We need $\frac{\partial P[j]}{\partial S[i]}$ for two cases.

Case 1: $j = i$

\[P[i] = \frac{e^{S[i]}}{\sum_k e^{S[k]}}\]

Using the quotient rule where the numerator is $e^{S[i]}$ and the denominator is $\sum_k e^{S[k]}$:

\[\frac{\partial P[i]}{\partial S[i]} = \frac{e^{S[i]} \cdot \sum_k e^{S[k]} - e^{S[i]} \cdot e^{S[i]}}{\left(\sum_k e^{S[k]}\right)^2}\] \[= \frac{e^{S[i]}}{\sum_k e^{S[k]}} - \frac{e^{S[i]}}{\sum_k e^{S[k]}} \cdot \frac{e^{S[i]}}{\sum_k e^{S[k]}}\] \[= P[i] - P[i]^2 = P[i](1 - P[i])\]

Case 2: $j \ne i$

\[P[j] = \frac{e^{S[j]}}{\sum_k e^{S[k]}}\]
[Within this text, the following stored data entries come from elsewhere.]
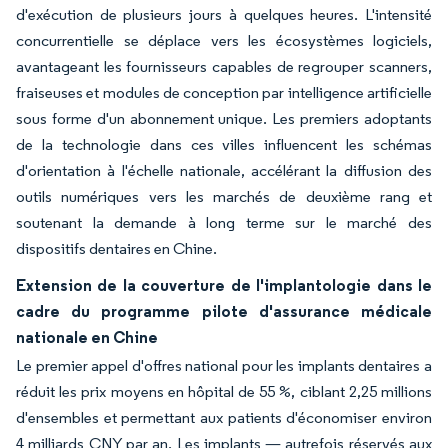
d'exécution de plusieurs jours à quelques heures. L'intensité
concurrentielle se déplace vers les écosystèmes logiciels,
avantageant les fournisseurs capables de regrouper scanners,
fraiseuses et modules de conception par intelligence artificielle
sous forme d'un abonnement unique. Les premiers adoptants
de la technologie dans ces villes influencent les schémas
d'orientation à l'échelle nationale, accélérant la diffusion des
outils numériques vers les marchés de deuxième rang et
soutenant la demande à long terme sur le marché des
dispositifs dentaires en Chine.
Extension de la couverture de l'implantologie dans le
cadre du programme pilote d'assurance médicale
nationale en Chine
Le premier appel d'offres national pour les implants dentaires a
réduit les prix moyens en hôpital de 55 %, ciblant 2,25 millions
d'ensembles et permettant aux patients d'économiser environ
4 milliards CNY par an. Les implants — autrefois réservés aux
Here the numerator $e^{S[j]}$ does not depend on $S[i]$, so using the quotient rule:

\[\frac{\partial P[j]}{\partial S[i]} = \frac{0 - e^{S[j]} \cdot e^{S[i]}}{\left(\sum_k e^{S[k]}\right)^2} = -P[j] \cdot P[i]\]

Substitute Back

Split the chain rule sum into the $j = i$ term and the $j \ne i$ terms:

\[dS[i] =dP[i] \cdot P[i](1 - P[i])+\sum_{j \ne i}dP[j] \cdot (-P[j] \cdot P[i])\]

Factor out $P[i]$:

\[dS[i] = P[i] \left( dP[i] \cdot (1 - P[i]) - \sum_{j \ne i} dP[j] \cdot P[j] \right)\]

Expand the first term:

\[dS[i] = P[i] \left( dP[i] - dP[i] \cdot P[i]- \sum_{j \ne i} dP[j] \cdot P[j] \right)\]

Notice that $dP[i] \cdot P[i] + \sum_{j \ne i} dP[j] \cdot P[j] = \sum_{j} dP[j] \cdot P[j]$, so:

\[dS[i] = P[i] \left( dP[i] - \sum_{j} dP[j] \cdot P[j] \right)\]

Define the dot product as a single scalar:

\[D = \sum_{j} dP[j] \cdot P[j] = dP \cdot P\]

So:

\[dS[i] = P[i] \cdot (dP[i] - D)\]

Note $D$ is a fixed scalar no matter what value $i$ is.


Final Result

For the forward operation

\[P = \text{softmax}(S)\]

the backward gradient is

\[dS[i] = P[i] \cdot (dP[i] - D)\]

where

\[D = \sum_{j} dP[j] \cdot P[j]\]

Or in vector form:

\[dS = P \odot (dP - D)\]

where $\odot$ is elementwise multiplication and $D$ is a scalar (per row).


Why This Matters for Flash Attention

In flash attention, softmax is applied row-wise to the attention score matrix $S = QK^T$, and the backward pass must be computed without materializing the full attention matrix in HBM.

The formula $dS = P \odot (dP - D)$ is perfectly suited for this because:

  1. $D$ is just a scalar per row. By definition:
\[D[i] = \sum_j dP[i][j] \cdot P[i][j]\]

This looks like it needs both $dP$ and $P$, which are full-sized attention matrices we want to avoid materializing. But recall the forward output of attention is $O = PV$, and its gradient is $dO$. We have $dP = dO \cdot V^T$, so:

\[D[i] = \sum_j dP[i][j] \cdot P[i][j] = \sum_j \left(\sum_l dO[i][l] \cdot V[j][l]\right) \cdot P[i][j]\]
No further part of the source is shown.